TEXTE
Propos recueillis par Mame Woury THIOUBOU – Après avoir parcouru le monde, vos séries rentrent à Dakar. Quelle signification cela a pour vous ?

C’est une grande fierté pour moi de pouvoir montrer ces œuvres ici à Dakar. Surtout dans les mêmes conditions qu’à New York ou à Paris. Ça montre aussi toute la vivacité du secteur artistique sénégalais. Pas besoin de faire une exposition au rabais, il y a des imprimeurs qui font des tirages de qualité et des équipes techniques qui arrivent à faire des montages comme au Grand Palais ou au Brooklyn Museum. Mon amour de la photo est venu d’expositions comme ça. Il y a peut-être 10, 15 ans, après les cours ou le boulot, je venais voir des expositions. La photo est une forme d’art assez accessible. Du moins le côté technique. Moi par exemple, mes premiers rudiments, la partie purement technique, je l’ai apprise sur YouTube. Et ensuite avec des amis photographes qui me montraient des astuces. C’est une forme d’art qui est plus accessible que la peinture par exemple où il faut déjà un certain don et ce n’est pas tout le monde qui est bon en dessin. Et puis la photographie m’a permis d’exprimer un point de vue. On est dans le monde de l’image et les images, on sait quand on les créée et on ne sait jamais où elles finissent. Elles circulent et toute chose qui est photographiée ici peut être vue n’importe où dans le monde, potentiellement la seconde d’après. C’est comme ça que la photo s’est imposée comme forme d’art pour moi. Et c’est une tradition aussi. Je viens d’une famille sénégalaise où on a toujours eu un album-photos et où aux dates importantes, on va se faire prendre en photo pour la postérité, pour l’histoire. Je me considère un peu comme l’enfant des Mama Casset, Seydou Keïta, Malick Sidibé.

Quand vous entrez dans cette salle d’exposition, même si vous dites qu’il ne faut pas vous voir dans ces images, c’est quand même vous. Quel effet ça fait ?

CONSIGNE 1
Dans l'entretien, quels photographes l'artiste cite-t-il comme ceux dont il se considère l'enfant ?
CONSIGNE 2
Réécrivez le passage de l'entretien qui commence par « Quand vous entrez » et se poursuit jusqu'à « effet ça fait ? », en remplaçant « images » par « photos ».
CONSIGNE 3
Rédigez la suite de l'entretien sur la photographie après sa dernière phrase, s'il vous plaît.

DONNÉES EXTRAITES

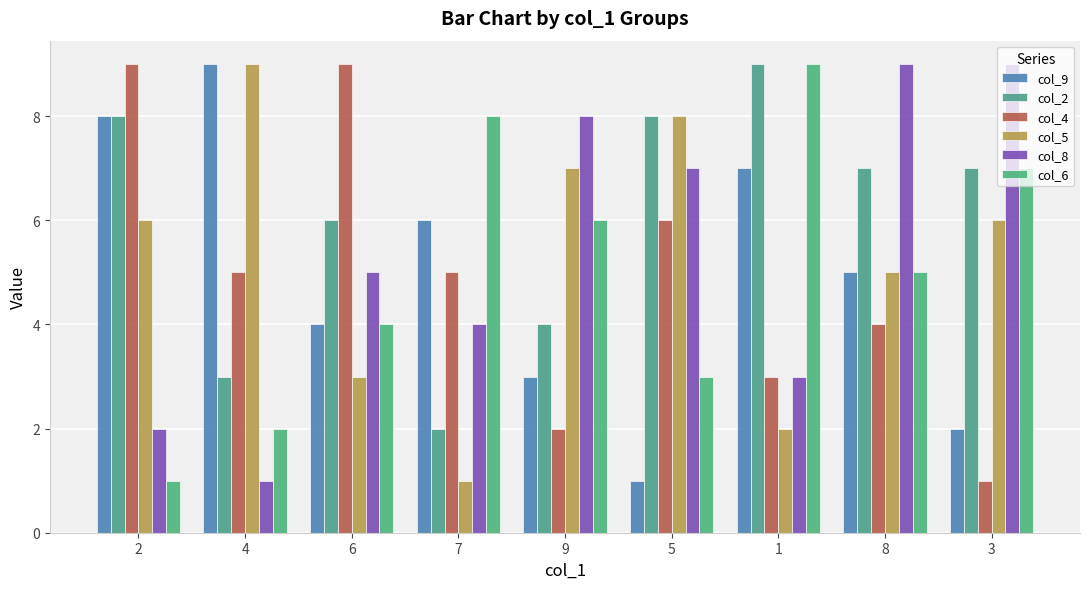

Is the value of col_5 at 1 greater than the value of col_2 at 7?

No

---

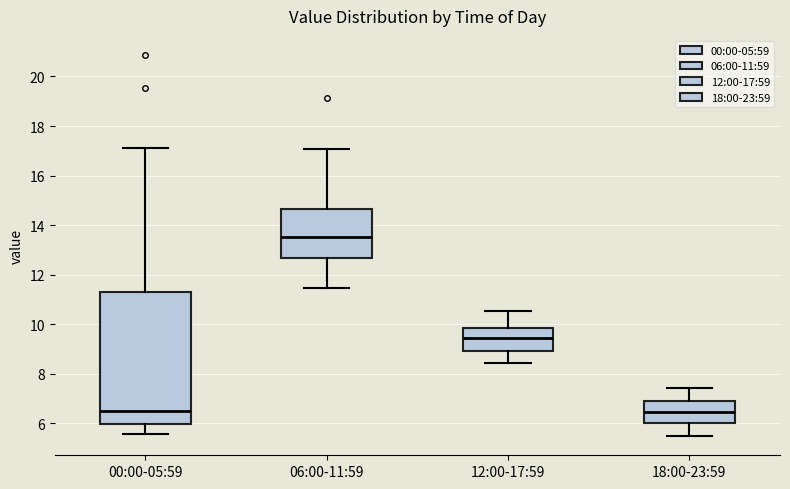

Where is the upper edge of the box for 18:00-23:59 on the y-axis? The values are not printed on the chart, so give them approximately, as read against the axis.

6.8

RÉPONSE 1
Mama Casset, Seydou Keïta, Malick Sidibé

RÉPONSE 2
Quand vous entrez dans cette salle d’exposition, même si vous dites qu’il ne faut pas vous voir dans ces photos, c’est quand même vous. Quel effet ça fait ?

RÉPONSE 3
Après un certain temps, et c’est très sincère, je ne me vois pas, je vois ces personnages-là. Parce qu’en fait, ce n’est pas une exposition sur moi. Il n’y a rien ici qui parle de moi. C’est juste que je m’utilise. C’est une information que je ne peux pas oublier, mais ç’aurait pu être moi. Je suis juste né dans un contexte diffèrent mais si j’avais deux ans sur l’île de Gorée en 1746, j’aurais fini sur une caravelle et je serais devenu un esclave. C’est une façon importante pour moi de me connecter à mon passé en tant qu’homme noir parce que c’est le seul moyen pour moi d’avancer dans le futur la tête haute. Je suis issu d’un peuple qui nourrit le monde depuis toujours. Je suis beaucoup plus que Oumar Victor Diop. Je suis un membre d’une communauté qui est essentielle, qui est à la base d’une civilisation qui est à la base de toutes les autres civilisations, un continent qui a donné à tous les autres continents et qui donne encore. On marche beaucoup plus droit dans ses bottes quand on sait qui on est. On sait qu’on n’est pas seul et qu’on est accompagné de tant d’histoire et de grandeur.

Prendre l’image et en faire une appropriation historique, comment ça se décline ?
C’est un long processus. Le premier roman que j’ai lu, c’est Segou de Maryse Conde qui parlait de cette noble famille bambara, les Traoré, dont tous les garçons ont été disséminés dans le monde. A Haïti, aux Etats-Unis, en Europe, la variété des destinées et ce que leur descendance a donné. Toutes ces choses-là étaient en moi et ont abouti à ce que je me considère être, c’est-à-dire une espèce d’ambassadeur et de troubadours de qui nous sommes.

Après cette exposition, vous comptez vous consacrer plus au présent et au futur. Laisser le passé…
On ne laisse pas le passé. Je ne pense pas que ça soit difficile, surtout dans notre vision africaine de la chose. Les actions d’aujourd’hui sont la base de ce qui se passera demain. J’ai juste envie de voir où nous en sommes et d’appliquer ce regard que j’ai sur le peuple, a d’autre thèmes comme l’écologie. Quand on parle d’écologie, on s’imagine rarement un noir sur une affiche qui traite de la biodiversité. C’est une conversation où on n’est pas assez présent et j’ai envie d’explorer ces thématiques-là. Il ne s’agit pas d’oublier qui nous sommes ou d’où nous venons, mais de l’appliquer à des thématiques différentes.

Vous ne déterminez pas votre cote mais vous savez quand même que vos œuvres sont un peu inaccessibles pour le commun des Sénégalais ?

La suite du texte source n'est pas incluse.